Mr Cook, who is in Nepal, spoke to President Chissano by telephone and asked him to add his voice to those of other African leaders urging President Mugabe to restore the rule of law in his country.

He said that President Chissano - current president of the Southern African Development Community, which has been identified as a possible "honest broker" in the search for a solution to the issue - had responded positively to the suggestion.

But Zimbabwean officials arriving at Victoria Falls dismissed suggestions that their country's problems would be discussed at a summit scheduled to focus on the war in the Democratic Republic of Congo.

Defence minister Moven Mahachi told BBC Radio 4's World at One: "We don't expect heads of state to come here to discuss internal matters of another country. There is nothing that warrants that at the moment.

"There is no chaos in the country, none whatsoever."

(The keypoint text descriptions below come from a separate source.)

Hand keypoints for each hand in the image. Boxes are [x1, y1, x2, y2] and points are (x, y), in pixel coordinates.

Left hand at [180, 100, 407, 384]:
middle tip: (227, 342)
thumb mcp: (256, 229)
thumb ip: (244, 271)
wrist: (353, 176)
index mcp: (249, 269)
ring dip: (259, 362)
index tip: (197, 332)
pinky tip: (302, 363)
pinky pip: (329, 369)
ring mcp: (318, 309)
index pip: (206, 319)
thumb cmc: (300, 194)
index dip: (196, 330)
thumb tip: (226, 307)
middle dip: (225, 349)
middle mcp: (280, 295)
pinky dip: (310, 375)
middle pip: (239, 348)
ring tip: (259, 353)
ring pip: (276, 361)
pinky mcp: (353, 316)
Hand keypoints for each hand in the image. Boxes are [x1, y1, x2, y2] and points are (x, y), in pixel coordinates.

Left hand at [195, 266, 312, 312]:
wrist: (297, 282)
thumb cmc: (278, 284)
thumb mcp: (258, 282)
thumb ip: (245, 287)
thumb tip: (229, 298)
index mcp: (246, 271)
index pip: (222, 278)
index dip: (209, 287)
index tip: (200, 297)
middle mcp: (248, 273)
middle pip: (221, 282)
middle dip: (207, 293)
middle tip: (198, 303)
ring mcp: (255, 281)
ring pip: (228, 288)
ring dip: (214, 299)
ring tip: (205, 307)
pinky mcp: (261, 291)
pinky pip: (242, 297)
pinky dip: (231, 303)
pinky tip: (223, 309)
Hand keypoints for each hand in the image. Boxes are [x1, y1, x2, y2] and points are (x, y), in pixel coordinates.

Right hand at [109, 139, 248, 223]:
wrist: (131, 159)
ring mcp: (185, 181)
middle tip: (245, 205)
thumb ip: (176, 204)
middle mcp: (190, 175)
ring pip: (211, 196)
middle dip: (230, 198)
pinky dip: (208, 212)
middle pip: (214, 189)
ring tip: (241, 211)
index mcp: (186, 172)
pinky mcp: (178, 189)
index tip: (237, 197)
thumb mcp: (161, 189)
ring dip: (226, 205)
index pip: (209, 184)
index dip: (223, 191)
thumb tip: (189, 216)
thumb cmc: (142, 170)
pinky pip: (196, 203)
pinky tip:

Mr Mahachi insisted that the farm occupations had involved only "petty violence" and compared them with the hooliganism that marred Leeds United's football match with Turkish team Galatasaray yesterday.

He said: "A few incidents of violence are found everywhere. There was violence yesterday when Leeds played a Turkish team - you can't say that England is in chaos. Yes, there was violence when some farms were destroyed, but you can't say in Zimbabwe there is chaos.

"There are people killed in South Africa every day. There have been more farmers killed in South Africa than the petty violence and two deaths we have experienced in Zimbabwe."

Mr Cook told the World at One: "I hope that President Chissano and his colleagues, when they meet President Mugabe, will warn him that what he is doing is not just damaging Zimbabwe but also threatens investment, standing and stability of countries around it.

"Much of the rest of Africa is concerned. Our strategy throughout has been to mobilise international opinion to pressurise President Mugabe to understand that he cannot ignore the rule of law without deep damage to his own country.

"We have been successful in mobilising international opinion through the UN, the EU, through my meeting with the Secretary-General of the Commonwealth and with the many contacts we have made with African leaders, who are speaking to President Mugabe.

"The message is certainly getting across to President Mugabe that many of the countries closest to him are deeply worried about the anarchy that is developing in Zimbabwe, are concerned that it could spread across the region and want it to come to an end."

Mr Cook reiterated Britain's willingness to provide financial support for a programme of land redistribution, provided that it takes place in an atmosphere of restored law and order, following free and fair elections, and that it benefits landless peasants, not cronies of the Mugabe regime.